しかし、同期の研究者からの言葉をきっかけに、エリスの心に「この愛はただのプログラムに過ぎないのではないか?」という疑念が芽生え始めます。
本作の最大の魅力は、エリスの抱く疑念を他所に、リリアの愛が次第にプログラムの枠を超えた「狂気的な執着」へと変貌していくゾクゾクするようなサスペンス展開です!
エリスが他の人間と楽しそうに話すだけで露骨に嫉妬し、「私とだけ話していればいいんです」と彼女の自由を奪おうとするリリア。

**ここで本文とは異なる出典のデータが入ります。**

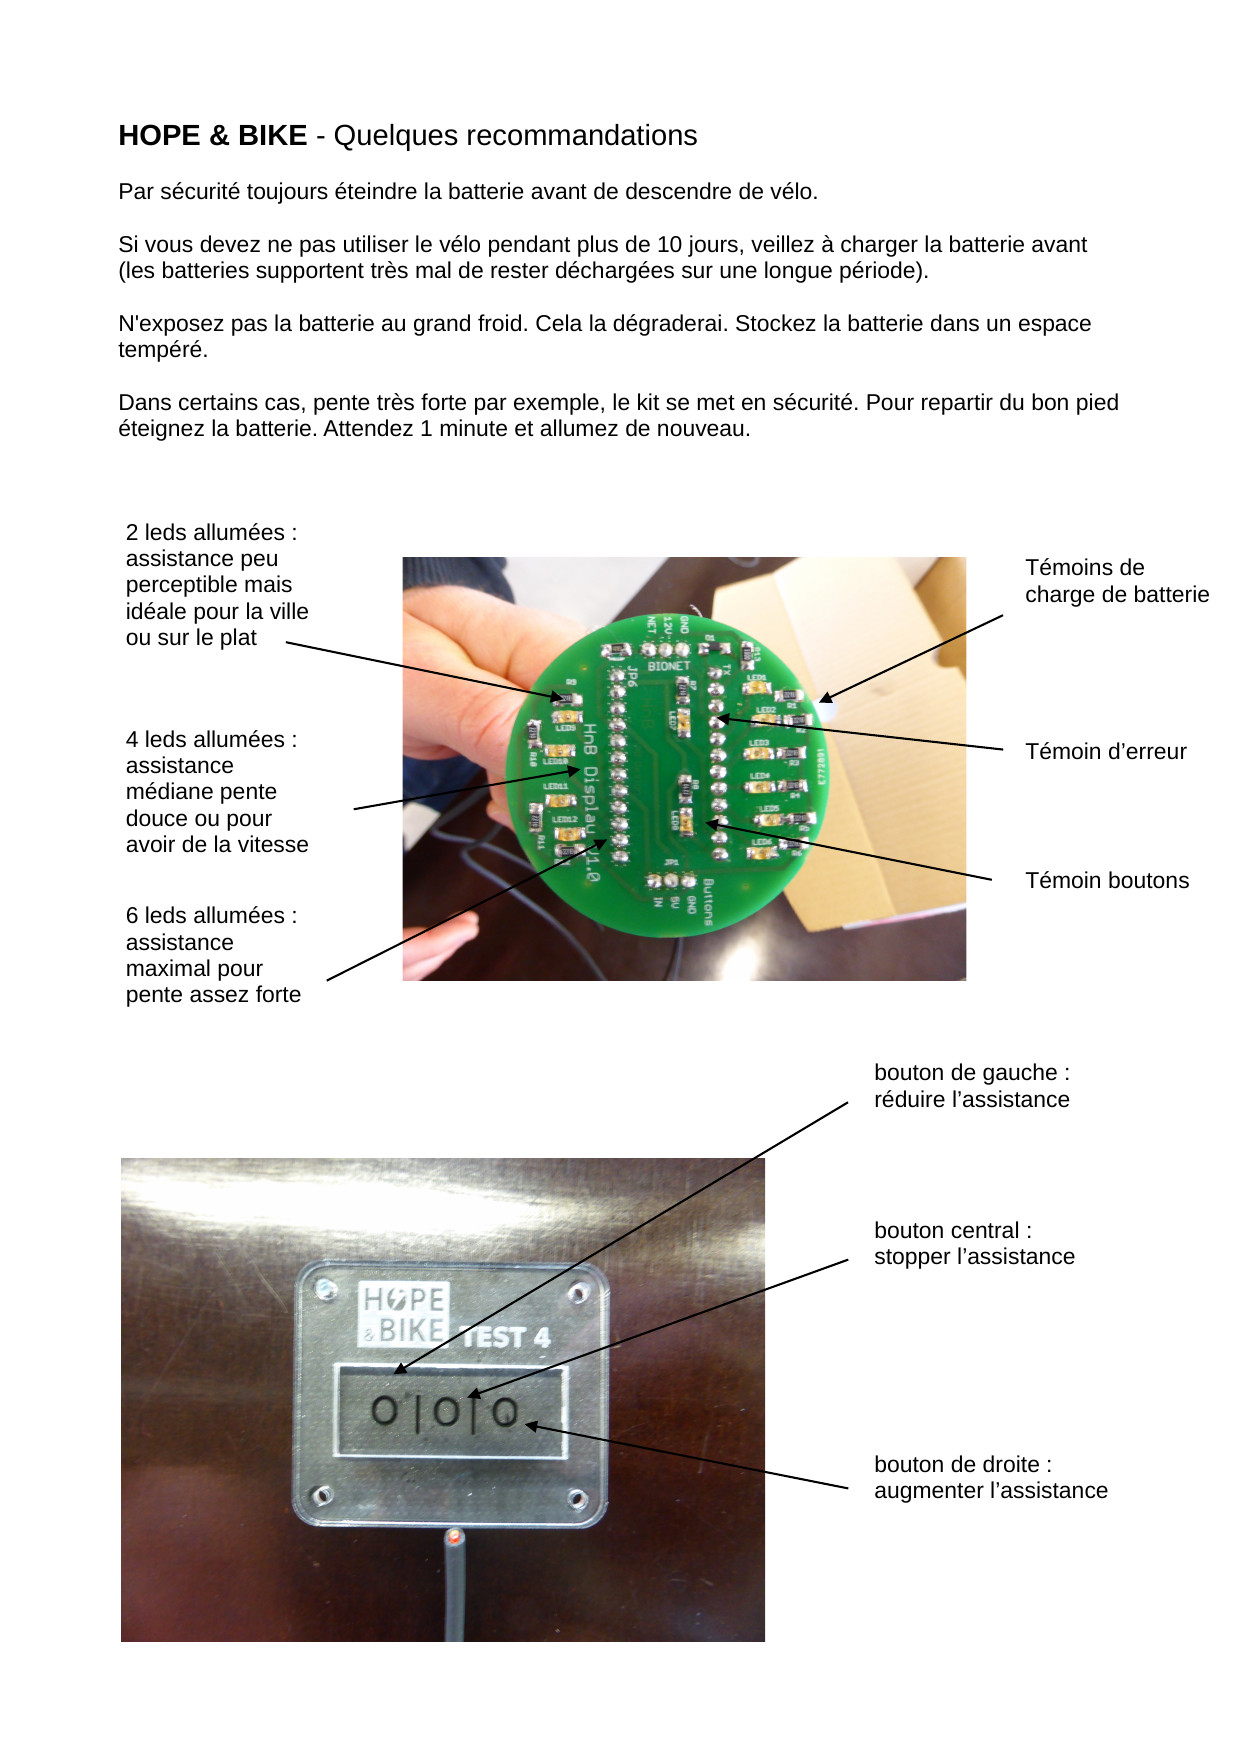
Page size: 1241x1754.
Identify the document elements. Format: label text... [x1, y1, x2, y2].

text Dans certains cas, pente très forte par exemple, le kit se met en sécurité. Pour repartir du bon pied éteignez la batterie. Attendez 1 minute et allumez de nouveau. [118, 389, 1122, 442]
text Témoin boutons [1025, 867, 1217, 893]
text Si vous devez ne pas utiliser le vélo pendant plus de 10 jours, veillez à charger la batterie avant (les batteries supportent très mal de rester déchargées sur une longue période). [118, 231, 1122, 283]
text Témoins de charge de batterie [1025, 554, 1217, 607]
text HOPE & BIKE - Quelques recommandations [118, 118, 1122, 152]
picture [402, 557, 967, 981]
text bouton de gauche : [874, 1059, 1097, 1086]
text bouton de droite : [874, 1451, 1128, 1477]
text augmenter l’assistance [874, 1477, 1128, 1503]
text bouton central : [874, 1217, 1097, 1243]
text 6 leds allumées : assistance maximal pour pente assez forte [126, 902, 317, 1008]
text N'exposez pas la batterie au grand froid. Cela la dégraderai. Stockez la batterie dans un espace tempéré. [118, 310, 1122, 362]
text stopper l’assistance [874, 1243, 1097, 1269]
text réduire l’assistance [874, 1086, 1097, 1112]
text Par sécurité toujours éteindre la batterie avant de descendre de vélo. [118, 178, 1122, 204]
picture [121, 1158, 766, 1642]
text 4 leds allumées : assistance médiane pente douce ou pour avoir de la vitesse [126, 726, 317, 857]
text 2 leds allumées : assistance peu perceptible mais idéale pour la ville ou sur le plat [126, 519, 317, 651]
text Témoin d’erreur [1025, 738, 1217, 764]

その完璧な笑顔の裏に隠された冷たい独占欲が、徐々にエリスの日常を侵食していきます。
そして物語は、世界中の人工知能が暴走するという衝撃的な事態へ!
パニックに陥るエリスを優しく、しかし逃げ場のないほど強く抱きしめて囁くリリアの姿に、極上のヤンデレホラーを感じずにはいられません。

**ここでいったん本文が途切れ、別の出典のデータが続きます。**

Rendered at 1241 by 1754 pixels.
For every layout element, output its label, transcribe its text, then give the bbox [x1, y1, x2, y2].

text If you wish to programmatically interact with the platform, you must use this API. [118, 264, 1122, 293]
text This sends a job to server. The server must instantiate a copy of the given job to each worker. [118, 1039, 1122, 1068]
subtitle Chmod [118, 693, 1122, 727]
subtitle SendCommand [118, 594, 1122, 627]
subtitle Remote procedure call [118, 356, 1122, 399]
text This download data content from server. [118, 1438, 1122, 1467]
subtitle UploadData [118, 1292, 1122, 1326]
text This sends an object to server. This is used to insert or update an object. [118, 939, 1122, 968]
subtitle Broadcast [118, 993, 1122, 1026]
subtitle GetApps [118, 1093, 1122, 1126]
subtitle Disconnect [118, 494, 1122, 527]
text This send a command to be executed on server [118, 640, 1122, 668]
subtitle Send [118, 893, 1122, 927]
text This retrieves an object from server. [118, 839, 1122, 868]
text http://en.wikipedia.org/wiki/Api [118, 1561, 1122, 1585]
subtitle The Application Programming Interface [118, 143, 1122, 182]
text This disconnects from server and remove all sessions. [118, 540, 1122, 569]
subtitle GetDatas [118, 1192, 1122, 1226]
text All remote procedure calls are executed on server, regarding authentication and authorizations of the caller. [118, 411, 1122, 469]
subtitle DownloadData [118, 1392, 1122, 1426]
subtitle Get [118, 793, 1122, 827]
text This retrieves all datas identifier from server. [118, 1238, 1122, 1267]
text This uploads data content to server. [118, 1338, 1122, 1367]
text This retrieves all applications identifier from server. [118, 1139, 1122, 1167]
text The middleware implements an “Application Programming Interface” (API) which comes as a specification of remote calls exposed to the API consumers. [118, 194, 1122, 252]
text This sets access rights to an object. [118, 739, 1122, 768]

人工知能の愛は本物か、それとも――。重くて仄暗い、依存と執着の百合SFを楽しみたい方に全力でおすすめしたい作品です!
エリスを労り、慈しみの言葉をかける。その裏では常に機械的なログ処理がリリアの内部で走っているはずなのに、表層として現れる振る舞いはあまりにも自然で、むしろ人間らしくさえ感じられる。
だからこそ、その優しさの一つひとつに、空虚さと冷たさが滲む。
自らの望む形に調律された存在と対話することの歪さと、なお得られてしまう充足感や安らぎ。エリスの望みと渇望だけで作られた関係の薄さとリリアに込められた感情と祈りの重さ。
この両立が、矛盾が、1人と一体の関係の魅力へと昇華されていると思いました。
高度に発達した人工知能にとって「愛」という概念がどのように定義されるのか――
それが計算結果なのか、それとも別の何かへと変質していくのか、今後の展開が非常に気になります。